And no... they didn't fit right in the thigh.
Tom Platz understands our struggle.
Defeated, I came home to shower, change clothes, and prepare for the night. I had an evening out with some buddies planned. Nothing too crazy. Just some beers and pizza at a local brewery/pizzeria. I put on my only pair of fitting jeans, a large tank top, and my favorite Brixton hat, then headed out the door to meet my "friends."
I show up early and wait outside for them. Friend-A shows up with his girlfriend. A thin girl with heavy eye make up, sporting a Slayer t-shirt (one of my favorite bands) and some skinny jeans.
Me- "Oh you like Slayer?"
Her- "What? Oh, this? No. I got it at Urban Outfitters because it looked edgy."

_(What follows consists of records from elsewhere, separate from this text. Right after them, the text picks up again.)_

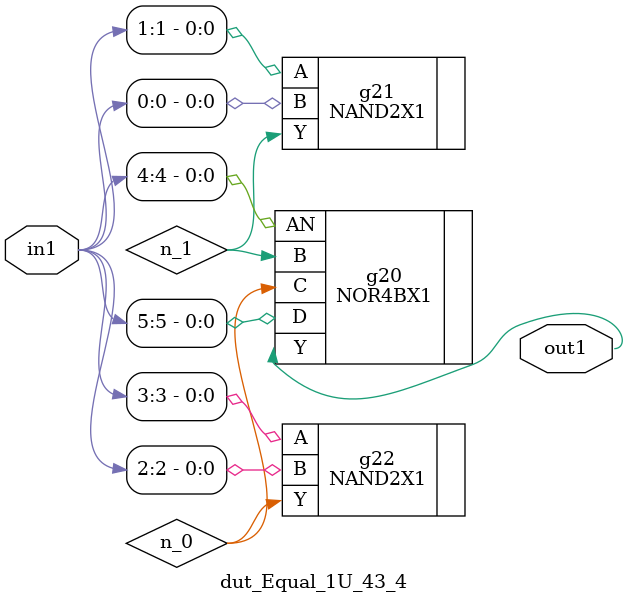
<source format=v>
`timescale 1ps / 1ps


module dut_Equal_1U_43_4(in1, out1);
  input [5:0] in1;
  output out1;
  wire [5:0] in1;
  wire out1;
  wire n_0, n_1;
  NOR4BX1 g20(.AN (in1[4]), .B (n_1), .C (n_0), .D (in1[5]), .Y (out1));
  NAND2X1 g21(.A (in1[1]), .B (in1[0]), .Y (n_1));
  NAND2X1 g22(.A (in1[3]), .B (in1[2]), .Y (n_0));
endmodule



</source>
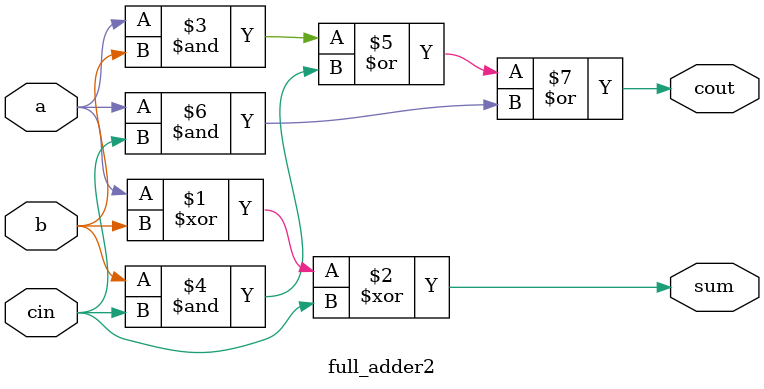
<source format=v>
module full_adder2(a,b,cin,sum,cout);
input a,b,cin;
output sum,cout;
assign sum = a ^ b ^ cin;
assign cout = (a & b) | (b & cin) | (a & cin);
endmodule


</source>
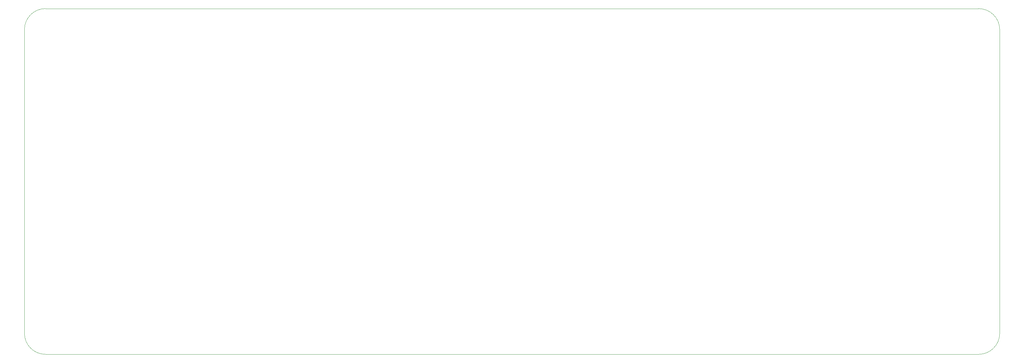
<source format=gbr>
G04 #@! TF.GenerationSoftware,KiCad,Pcbnew,5.0.2-bee76a0~70~ubuntu18.04.1*
G04 #@! TF.CreationDate,2019-02-20T11:48:03+01:00*
G04 #@! TF.ProjectId,kai1,6b616931-2e6b-4696-9361-645f70636258,A*
G04 #@! TF.SameCoordinates,Original*
G04 #@! TF.FileFunction,Profile,NP*
%FSLAX46Y46*%
G04 Gerber Fmt 4.6, Leading zero omitted, Abs format (unit mm)*
G04 Created by KiCad (PCBNEW 5.0.2-bee76a0~70~ubuntu18.04.1) date Mi 20 Feb 2019 11:48:03 CET*
%MOMM*%
%LPD*%
G01*
G04 APERTURE LIST*
%ADD10C,0.010000*%
G04 APERTURE END LIST*
D10*
X76099676Y-178220002D02*
G75*
G02X70180000Y-172310000I325J5920009D01*
G01*
X70179998Y-86649676D02*
G75*
G02X76090000Y-80730000I5920009J-325D01*
G01*
X344670008Y-172300352D02*
G75*
G02X338750000Y-178230000I-5930007J351D01*
G01*
X338740352Y-80739992D02*
G75*
G02X344670000Y-86660000I-351J-5930007D01*
G01*
X70170000Y-172330000D02*
X70170000Y-86660000D01*
X338750000Y-178230000D02*
X76080000Y-178230000D01*
X344670000Y-86640000D02*
X344670000Y-172280000D01*
X76080000Y-80730000D02*
X338740000Y-80730000D01*
M02*

</source>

Isn't it like, so ironic and edgy?
Then Friend-B shows up with two of his buddies who I've never met. They're all dressed in the local usual- loose fitting v-necks and bahama shorts with Sperry TopSiders.
I'm sticking out like a sore thumb to say the least.
Our number is called and we go inside to have a seat. We all decide on a simple pepperoni and order our individual beers. Instantly the biting questions come my way.
"You sure you can eat this stuff?"
"Is your beer diet?"
"Won't this affect your gains?"
Jokers. All of them.
Casually I brushed off the comments as much as I could. Acting as if they were chalk dust powdered lightly upon my tank top. I know that many of them were all in good fun, especially those coming from the only two guys I knew. Then one of the strange fellows said something that struck me like a tiger uppercut.
"Isn't Brixton a surf company? I didn't know meatheads could surf."
That hurt. I'm not good yet... yet. But I am trying to learn. And I do call myself a surfer... because hey, I am trying to. Sure I'm not the greatest. But I believe I have the right to self-identify with whatever social group I decide. Who cares about whether or not I'm good at it- at least I'm freaking trying!!!
Eventually a swole man will be this gnarly.
After that comment I finished my beer and a slice of pizza. Looked at my phone. Made a quick excuse to leave early and paid my fair share- even left the tip.
On the lonely walk home it made me realize something. Not only am I unable to fit into the clothes I like. I also cannot fit in with the people I like.